**Work item:**
Turn the paragraph starting "Seven songs of this album" in the text about Mina canta o Brasil into a list, keeping each song's Italian title and where that version appeared.
#### Source text
Studio album by Mina
- Released: 1970
- Recorded: 1970
- Studio: La Basilica, Milan
- Genre: Pop; Tropicália; bossa nova;
- Length: 35:07
- Language: Portuguese
- Label: PDU
- Producer: Bob Mitchell

Mina chronology
| ...bugiardo più che mai... più incosciente che mai... (1969) | Mina canta o Brasil (1970) | ...quando tu mi spiavi in cima a un batticuore... (1970) |

= Mina canta o Brasil =

Mina canta o Brasil is a studio album by Italian singer Mina, released in 1970 by PDU. The album, inspired by Brazilian culture, is completely recorded in Portuguese (this is the singer's second album after Mina for You, which is recorded only in a foreign language).

==Overview==
Seven songs of this album had been previously recorded by Mina in Italian: "Canto de ossanha" (with the title "Chi dice non dà", on Mina alla Bussola dal vivo); "Upa neguinho" ("Allegria", on Mina alla Bussola dal vivo); "Que maravilha" ("Che meraviglia", on Quando tu mi spiavi in cima a un batticuore); "A banda" ("La banda", on Sabato sera – Studio Uno '67); "Tem mais samba" ("C'è più samba", on Mina alla Bussola dal vivo); "A praça" ("Dai dai domani", B side to the "Non credere" single); "Nem vem que não tem" ("Sacumdì sacumdà", on Canzonissima '68).
########
#### Extracted material
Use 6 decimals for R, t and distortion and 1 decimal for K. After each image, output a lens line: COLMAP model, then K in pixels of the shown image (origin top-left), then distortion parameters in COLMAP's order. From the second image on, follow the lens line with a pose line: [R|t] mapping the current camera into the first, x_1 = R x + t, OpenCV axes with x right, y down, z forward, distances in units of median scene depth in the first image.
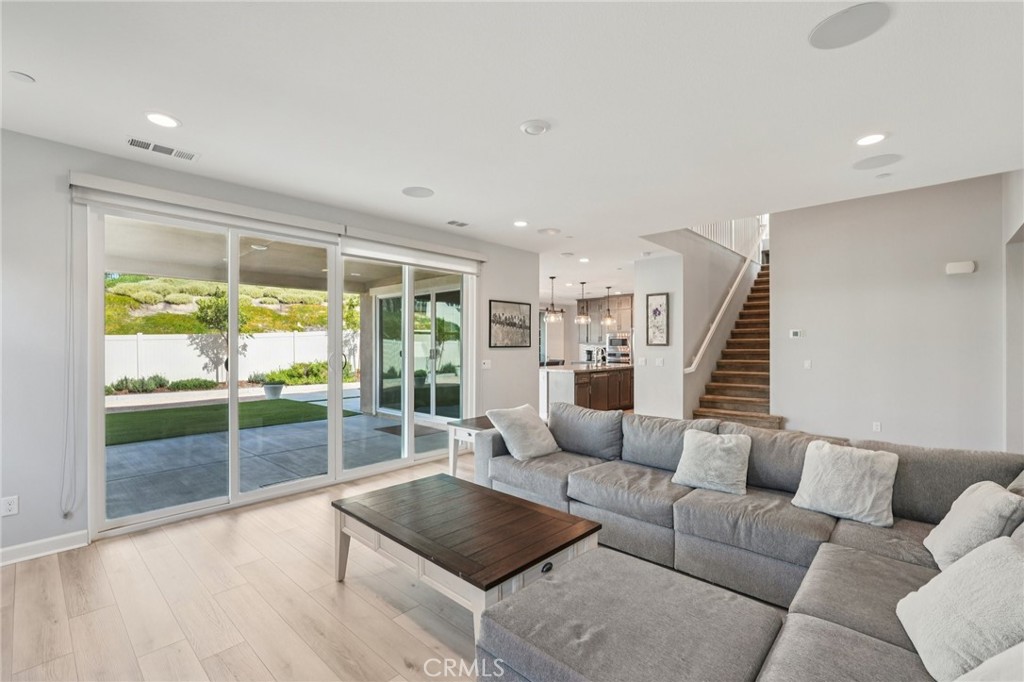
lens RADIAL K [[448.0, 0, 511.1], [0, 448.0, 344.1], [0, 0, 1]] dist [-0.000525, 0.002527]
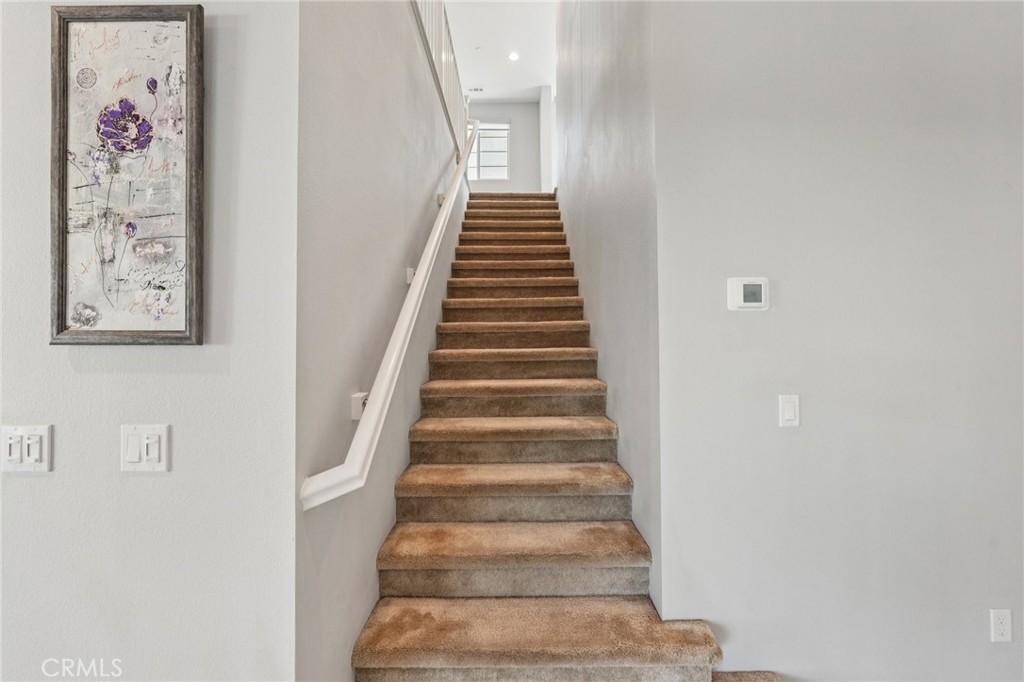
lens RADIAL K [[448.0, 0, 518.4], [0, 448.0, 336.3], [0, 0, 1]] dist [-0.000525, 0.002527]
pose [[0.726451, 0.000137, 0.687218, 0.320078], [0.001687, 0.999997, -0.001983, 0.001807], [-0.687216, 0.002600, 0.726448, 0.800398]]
########
#### Extracted material
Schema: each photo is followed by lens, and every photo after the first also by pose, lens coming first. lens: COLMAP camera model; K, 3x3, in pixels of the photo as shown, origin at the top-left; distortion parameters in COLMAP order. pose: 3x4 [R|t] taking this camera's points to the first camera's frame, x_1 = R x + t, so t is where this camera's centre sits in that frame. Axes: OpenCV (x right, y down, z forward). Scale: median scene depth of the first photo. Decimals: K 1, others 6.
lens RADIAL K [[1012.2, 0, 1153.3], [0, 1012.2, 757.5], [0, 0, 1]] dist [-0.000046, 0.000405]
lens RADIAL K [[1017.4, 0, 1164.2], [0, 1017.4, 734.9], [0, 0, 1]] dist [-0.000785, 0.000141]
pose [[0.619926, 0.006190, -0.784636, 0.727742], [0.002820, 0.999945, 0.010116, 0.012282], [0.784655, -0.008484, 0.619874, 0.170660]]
########
#### Extracted material
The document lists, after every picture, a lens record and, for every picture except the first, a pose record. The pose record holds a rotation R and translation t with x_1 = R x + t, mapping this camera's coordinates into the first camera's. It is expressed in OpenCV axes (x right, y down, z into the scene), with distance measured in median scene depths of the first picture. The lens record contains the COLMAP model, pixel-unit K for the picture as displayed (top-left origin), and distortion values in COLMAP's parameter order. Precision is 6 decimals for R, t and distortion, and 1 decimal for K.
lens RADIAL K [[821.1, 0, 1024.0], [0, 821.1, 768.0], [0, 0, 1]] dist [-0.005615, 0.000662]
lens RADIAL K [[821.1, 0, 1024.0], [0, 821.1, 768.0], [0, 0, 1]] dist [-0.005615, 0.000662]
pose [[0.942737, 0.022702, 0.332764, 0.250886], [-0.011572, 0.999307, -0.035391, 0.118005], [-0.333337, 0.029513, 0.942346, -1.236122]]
########
**Response to the task:**
Mina had already recorded seven of the album's songs in Italian:
- "Canto de ossanha" as "Chi dice non dà", on Mina alla Bussola dal vivo
- "Upa neguinho" as "Allegria", on Mina alla Bussola dal vivo
- "Que maravilha" as "Che meraviglia", on Quando tu mi spiavi in cima a un batticuore
- "A banda" as "La banda", on Sabato sera – Studio Uno '67
- "Tem mais samba" as "C'è più samba", on Mina alla Bussola dal vivo
- "A praça" as "Dai dai domani", B side to the "Non credere" single
- "Nem vem que não tem" as "Sacumdì sacumdà", on Canzonissima '68